Imagine it’s the last series of the regular season, a playoff berth is on the line, and your best player gets so drunk the night before a game that he’s three times over the legal limit for driving, gets taken to the police station at 6 a.m. after a fight with his wife and then comes to the ballpark still drunk.
He goes 0-4 and strands six runners on base in a 5-1 loss. His club wins the next game but winds up missing the postseason after losing Game 163.
Would you want this player on your team?
It’s a question the Tigers are asking themselves about Miguel Cabrera this offseason, and it’s a question other teams — including the Red Sox — could be asking themselves if Detroit puts Cabrera on the trading block.
There is no denying Cabrera’s talent on a baseball field. The 26-year-old first baseman is a .311 career hitter and already has 209 home runs and 753 RBIs in seven seasons. He is a four-time All-Star and owns a World Series ring.
If he keeps producing at that rate, he will have a plaque in Cooperstown one day.
But will he keep producing at that rate?
A few years ago, there were concerns about his weight. Now there are shadows of doubt about his focus.
Cabrera is guaranteed $126 million over the next six years. That’s a lot of money to spend on someone who might — or might not – be disciplined.

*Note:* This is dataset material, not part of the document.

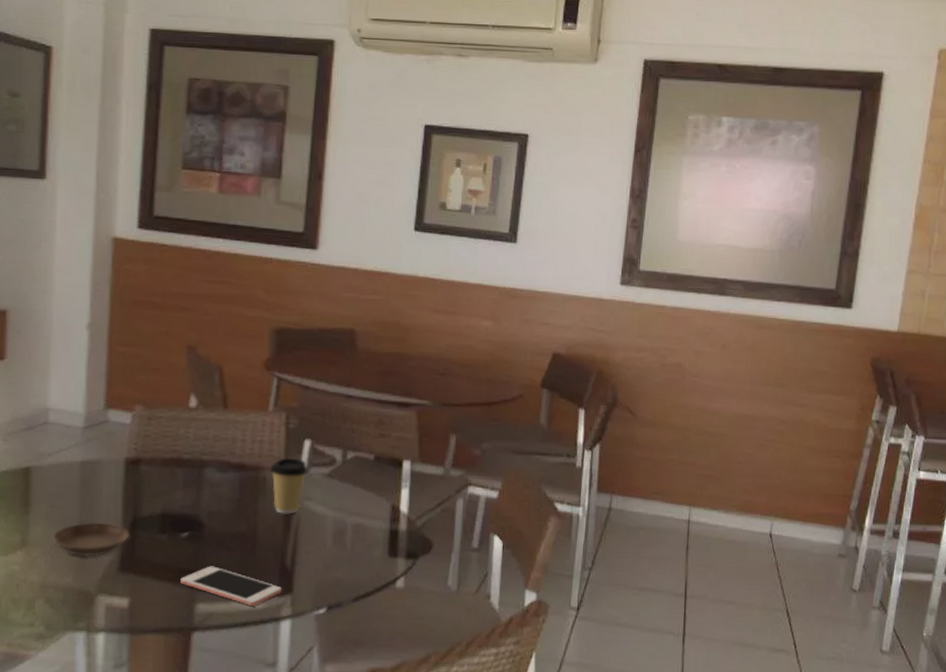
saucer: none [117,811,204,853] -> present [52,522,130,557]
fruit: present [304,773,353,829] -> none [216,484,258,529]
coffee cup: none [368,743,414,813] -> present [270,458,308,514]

The Cabrera case raises a larger issue about character in general.
How important is character? When evaluating great players, how much consideration should be given to mental makeup, what makes them tick, how they conduct themselves, what doesn’t show up in box scores, their personality?
It’s a very subjective argument.
The Oakland Raiders of the mid-1970s had a roster that would have given the Hells Angels a good fight in a bar brawl, and they won a Super Bowl.
The Oakland A’s dynasty of the 1970s was known for beating each other up as much as punishing the opposition.
And Babe Ruth might have played harder off the field than on it, and he was one of the best players in baseball history.
That is just the starting point. The list of professional athletes who have burned the candle at both ends is longer than the Dead Sea Scrolls. "I could tell you some stories" was invented for pro jocks. Most of them are not reading The New York Times every morning, and some of them have probably even used a swear word once or twice before.
Having good manners is not a prerequisite to being a star. Immoral behavior doesn’t preclude entry into any sports Hall of Fame. But there’s a big difference between being a Bible-thumping teetotaler and a good teammate.
A good teammate doesn’t have to be in bed by 11 with the lights out or get a nomination for Father of the Year. A good teammate doesn’t have to help old ladies cross the street or rescue stray dogs from burning buildings. A good teammate doesn’t have to volunteer at a homeless shelter on off days, read to the blind in the offseason or create a charitable foundation to end world hunger.
All of that is nice, but at the end of the day, a good teammate just has to be trusted to give his best effort every time he puts on the uniform. The sad truth is that players are not getting paid to be role models or first-class citizens (some chose to be, but it is not an obligation). They are getting paid to produce, put fans in the seats and help win championships.
That means avoiding trouble and being responsible. What players do out of the spotlight is their own business, and no one has the right to tell anyone how they should behave. But a good teammate owes it to his teammates and any organization to come ready to play every day (replace "play" with "work" and this applies to everybody).
Cabrera let a whole lot of people down the first weekend of October — his team, Tigers fans, the city of Detroit, Major League Baseball and himself.
Cabrera wasn’t the only reason the Tigers collapsed at the finish line, but it didn’t help to have their cleanup hitter three sheets to the wind at the most crucial point of the season.
Cabrera has had some time to reflect on the ramifications of his actions. Maybe it was just one bad day. Maybe he's struggling with demons.
Like all athletes, Cabrera puts his pants on one leg at a time. And like the rest of us, athletes are prone to the same human failings, pressures and stress we all face as part of daily life. Certain traits increase the odds of surviving the grind.
It’s easy to forget this when you see someone hit a baseball 450 feet.
But character is an important intangible to think about during the hot stove season. Lack of it can do more damage than the worst slump.